Exercise goal ->
Find the string "text" in the records and copy each line where it occurs.

Records supplied ->

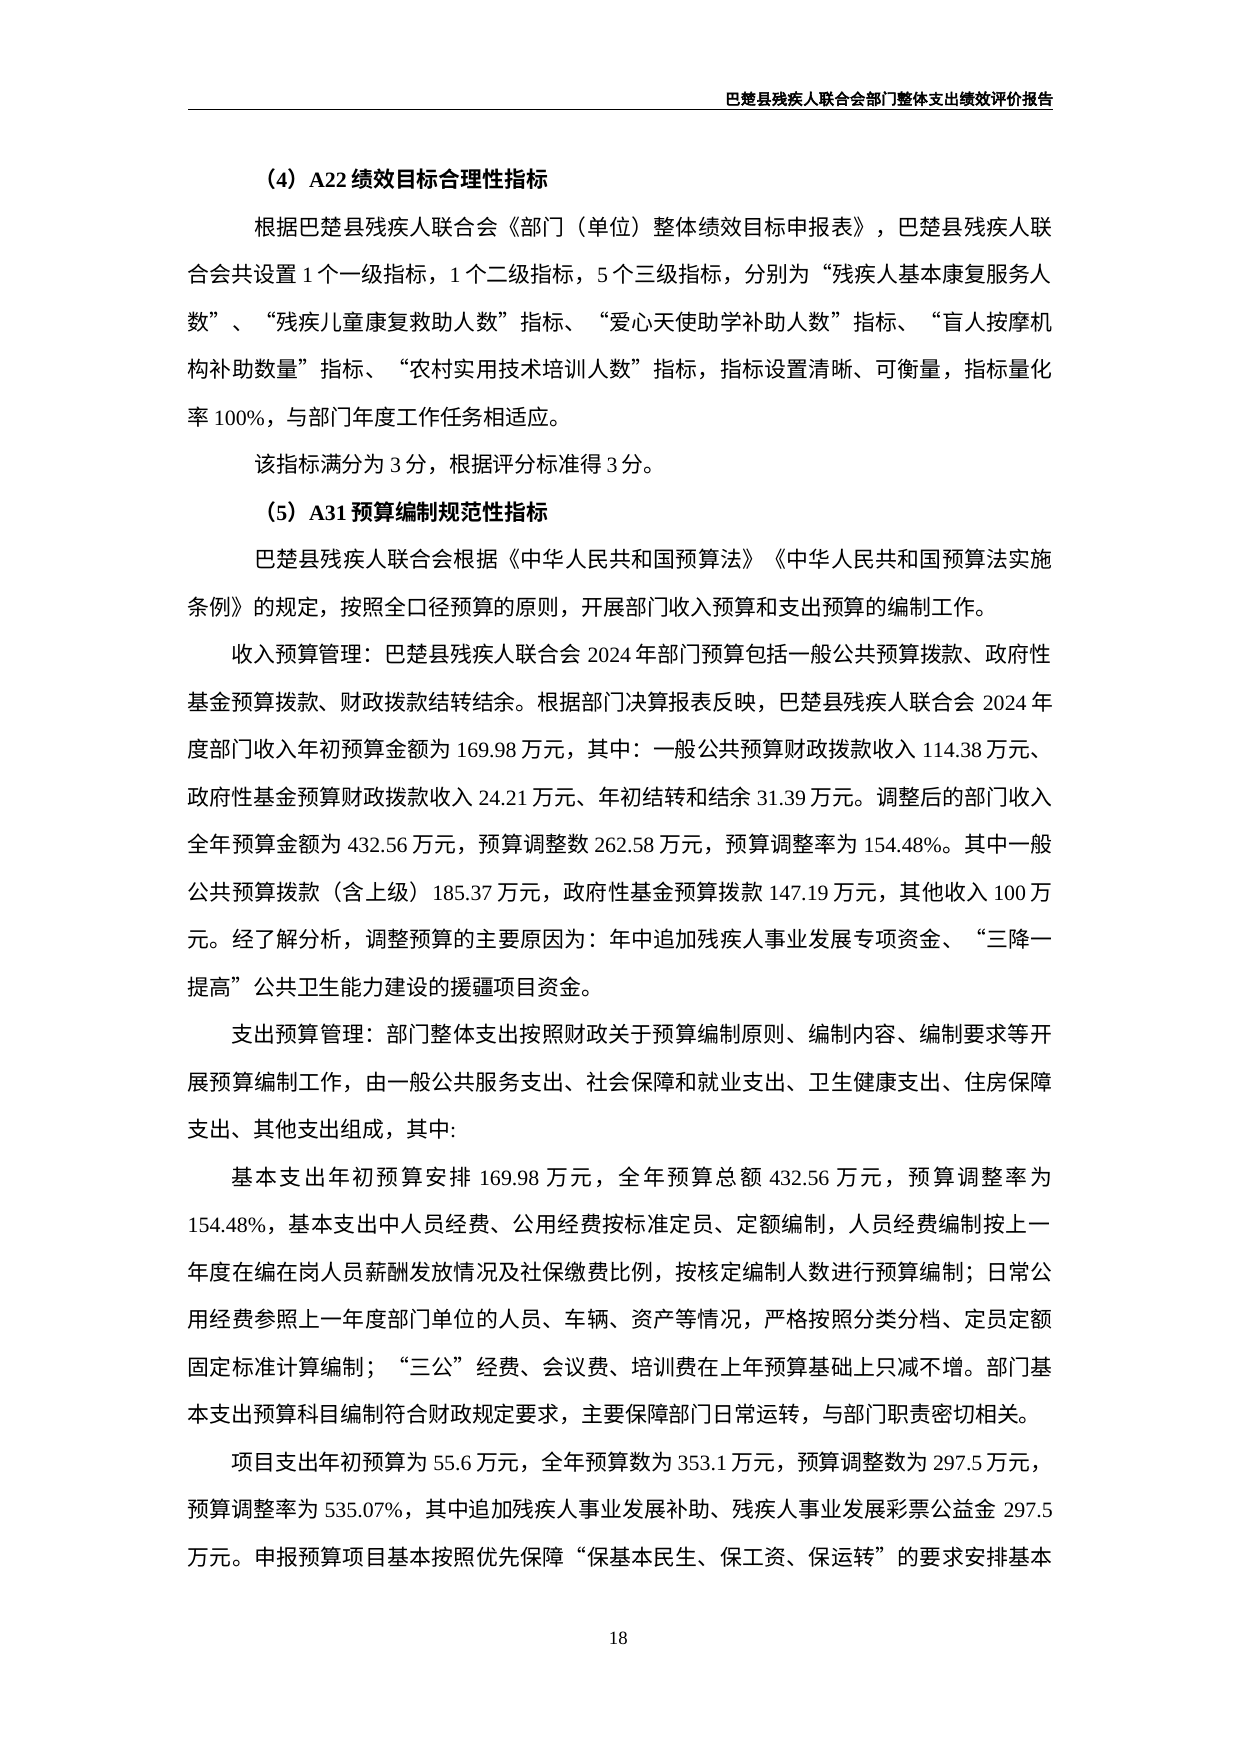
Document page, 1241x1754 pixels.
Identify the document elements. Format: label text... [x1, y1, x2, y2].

text 巴楚县残疾人联合会根据《中华人民共和国预算法》《中华人民共和国预算法实施条例》的规定，按照全口径预算的原则，开展部门收入预算和支出预算的编制工作。 [187, 542, 1053, 621]
text 根据巴楚县残疾人联合会《部门（单位）整体绩效目标申报表》，巴楚县残疾人联合会共设置1个一级指标，1个二级指标，5个三级指标，分别为“残疾人基本康复服务人数”、“残疾儿童康复救助人数”指标、“爱心天使助学补助人数”指标、“盲人按摩机构补助数量”指标、“农村实用技术培训人数”指标，指标设置清晰、可衡量，指标量化率100%，与部门年度工作任务相适应。 [187, 209, 1053, 431]
text （5）A31预算编制规范性指标 [187, 494, 1053, 526]
text 支出预算管理：部门整体支出按照财政关于预算编制原则、编制内容、编制要求等开展预算编制工作，由一般公共服务支出、社会保障和就业支出、卫生健康支出、住房保障支出、其他支出组成，其中: [187, 1017, 1053, 1144]
text （4）A22绩效目标合理性指标 [187, 162, 1053, 194]
text 收入预算管理：巴楚县残疾人联合会2024年部门预算包括一般公共预算拨款、政府性基金预算拨款、财政拨款结转结余。根据部门决算报表反映，巴楚县残疾人联合会2024年度部门收入年初预算金额为169.98万元，其中：一般公共预算财政拨款收入114.38万元、政府性基金预算财政拨款收入24.21万元、年初结转和结余31.39万元。调整后的部门收入全年预算金额为432.56万元，预算调整数262.58万元，预算调整率为154.48%。其中一般公共预算拨款（含上级）185.37万元，政府性基金预算拨款147.19万元，其他收入100万元。经了解分析，调整预算的主要原因为：年中追加残疾人事业发展专项资金、“三降一提高”公共卫生能力建设的援疆项目资金。 [187, 637, 1053, 1001]
text 该指标满分为3分，根据评分标准得3分。 [187, 447, 1053, 479]
text 基本支出年初预算安排169.98万元，全年预算总额432.56万元，预算调整率为154.48%，基本支出中人员经费、公用经费按标准定员、定额编制，人员经费编制按上一年度在编在岗人员薪酬发放情况及社保缴费比例，按核定编制人数进行预算编制；日常公用经费参照上一年度部门单位的人员、车辆、资产等情况，严格按照分类分档、定员定额固定标准计算编制；“三公”经费、会议费、培训费在上年预算基础上只减不增。部门基本支出预算科目编制符合财政规定要求，主要保障部门日常运转，与部门职责密切相关。 [187, 1159, 1053, 1429]
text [187, 1444, 1053, 1571]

Answer to this problem ->
Identify the document elements. Format: label text... [x1, y1, x2, y2].
text 巴楚县残疾人联合会根据《中华人民共和国预算法》《中华人民共和国预算法实施条例》的规定，按照全口径预算的原则，开展部门收入预算和支出预算的编制工作。 [187, 542, 1053, 621]
text 根据巴楚县残疾人联合会《部门（单位）整体绩效目标申报表》，巴楚县残疾人联合会共设置1个一级指标，1个二级指标，5个三级指标，分别为“残疾人基本康复服务人数”、“残疾儿童康复救助人数”指标、“爱心天使助学补助人数”指标、“盲人按摩机构补助数量”指标、“农村实用技术培训人数”指标，指标设置清晰、可衡量，指标量化率100%，与部门年度工作任务相适应。 [187, 209, 1053, 431]
text （5）A31预算编制规范性指标 [187, 494, 1053, 526]
text 支出预算管理：部门整体支出按照财政关于预算编制原则、编制内容、编制要求等开展预算编制工作，由一般公共服务支出、社会保障和就业支出、卫生健康支出、住房保障支出、其他支出组成，其中: [187, 1017, 1053, 1144]
text （4）A22绩效目标合理性指标 [187, 162, 1053, 194]
text 收入预算管理：巴楚县残疾人联合会2024年部门预算包括一般公共预算拨款、政府性基金预算拨款、财政拨款结转结余。根据部门决算报表反映，巴楚县残疾人联合会2024年度部门收入年初预算金额为169.98万元，其中：一般公共预算财政拨款收入114.38万元、政府性基金预算财政拨款收入24.21万元、年初结转和结余31.39万元。调整后的部门收入全年预算金额为432.56万元，预算调整数262.58万元，预算调整率为154.48%。其中一般公共预算拨款（含上级）185.37万元，政府性基金预算拨款147.19万元，其他收入100万元。经了解分析，调整预算的主要原因为：年中追加残疾人事业发展专项资金、“三降一提高”公共卫生能力建设的援疆项目资金。 [187, 637, 1053, 1001]
text 该指标满分为3分，根据评分标准得3分。 [187, 447, 1053, 479]
text 基本支出年初预算安排169.98万元，全年预算总额432.56万元，预算调整率为154.48%，基本支出中人员经费、公用经费按标准定员、定额编制，人员经费编制按上一年度在编在岗人员薪酬发放情况及社保缴费比例，按核定编制人数进行预算编制；日常公用经费参照上一年度部门单位的人员、车辆、资产等情况，严格按照分类分档、定员定额固定标准计算编制；“三公”经费、会议费、培训费在上年预算基础上只减不增。部门基本支出预算科目编制符合财政规定要求，主要保障部门日常运转，与部门职责密切相关。 [187, 1159, 1053, 1429]
text [187, 1444, 1053, 1571]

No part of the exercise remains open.